Ein Gefahrgut-Lkw muss mittels bestimmter Kennzeichen auf seine Ladung hinweisen.

Ein Gefahrgut-Lkw muss mittels bestimmter Kennzeichen auf seine Ladung hinweisen.

Werden Sie auf der Straße transportiert, muss eine besondere Kennzeichnung erfolgen, um andere Verkehrsteilnehmer über die Sensibilität der beförderten Ladung zu informieren. Auch für Rettungskräfte sind Gefahrgutaufkleber sehr wichtige Indikatoren dafür, wie sie sich korrekt zu verhalten haben, um Leib und Leben Unfall-Beteiligter und Helfer so gut wie möglich zu schützen.

Darüber hinaus bestimmt die Verordnung, dass der Lkw-Führer sowohl Gefahrgutzettel als auch Unfallmerkblätter dabei haben muss, die ebenfalls der Deklaration dienen.
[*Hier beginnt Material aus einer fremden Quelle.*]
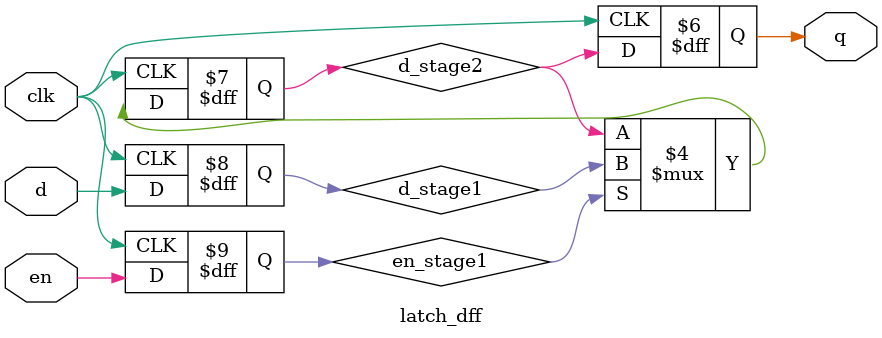
<source format=sv>
module latch_dff (
    input wire clk,
    input wire en,
    input wire d,
    output reg q
);

    // 中间流水线寄存器
    reg d_stage1;
    reg en_stage1;
    reg d_stage2;
    
    // 第一级流水线：捕获输入
    always @(posedge clk) begin
        d_stage1 <= d;
        en_stage1 <= en;
    end
    
    // 第二级流水线：锁存逻辑
    always @(posedge clk) begin
        if (en_stage1)
            d_stage2 <= d_stage1;
    end
    
    // 第三级流水线：输出寄存
    always @(posedge clk) begin
        q <= d_stage2;
    end

endmodule
</source>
Abgesehen von der Gefahrgutverordnung Straße (GGVS) existieren noch weitere Regelwerke wie zum Beispiel die ADR – das Europäische Übereinkommen über die internationale Beförderung gefährlicher Güter auf der Straße (Accord européen relatif au transport international des marchandises Dangereuses par Route). Die ADR Gefahrgut unterliegt in einem regelmäßigen zweijährigen Rhythmus Änderungen. Gefahrgut-Lkw-Fahrer, Spediteure und Verlader sollten sich daher kontinuierlich auf dem Laufenden halten, um keinen Bußgeldbescheid zu riskieren.

Die Strafen sieht der Bußgeldkatalog vor

Wer sich den Vorgaben zum Gefahrgut-Transport widersetzt, muss mit harten Ahndungen rechnen. Welche dies im Detail sind, entnehmen Sie der oben stehenden Bußgeldtabelle.

Angesichts des großen Gefährdungspotenzials, das von einem Gefahrguttransport ausgeht, ahndet der Bußgeldkatalog die Missachtung oder Vernachlässigung der Sicherungspflichten durch den Fahrzeugführer vergleichsweise hart. Neben hohen Bußgeldern erwartet ihn ebenfalls ein zusätzlicher Punkt in Flensburg.

Während das erstmalige Befahren einer durch das Verkehrszeichen 261 gesperrte Straße ein Bußgeld von 100 Euro und einen Punkt nach sich zieht, erhöht die Bestrafung bei Wiederholung auf 250 Euro Bußgeld, einen Punkt sowie ein zusätzliches Fahrverbot von einem Monat Länge.

Richtig teuer wird es für Spediteure und solche, die eine Lkw-Gefahrgut-Fahrt anordnen, obwohl das Fahrzeug sich in nicht vorschriftsmäßigem Zustand befand. Allein hierfür werden 405 Euro und ein Punkt fällig. Kommt es in Folge auch noch zu einem Unfall müssen 585 Euro berappt werden. Auch mit einem Flensburg-Punkt ist zu rechnen.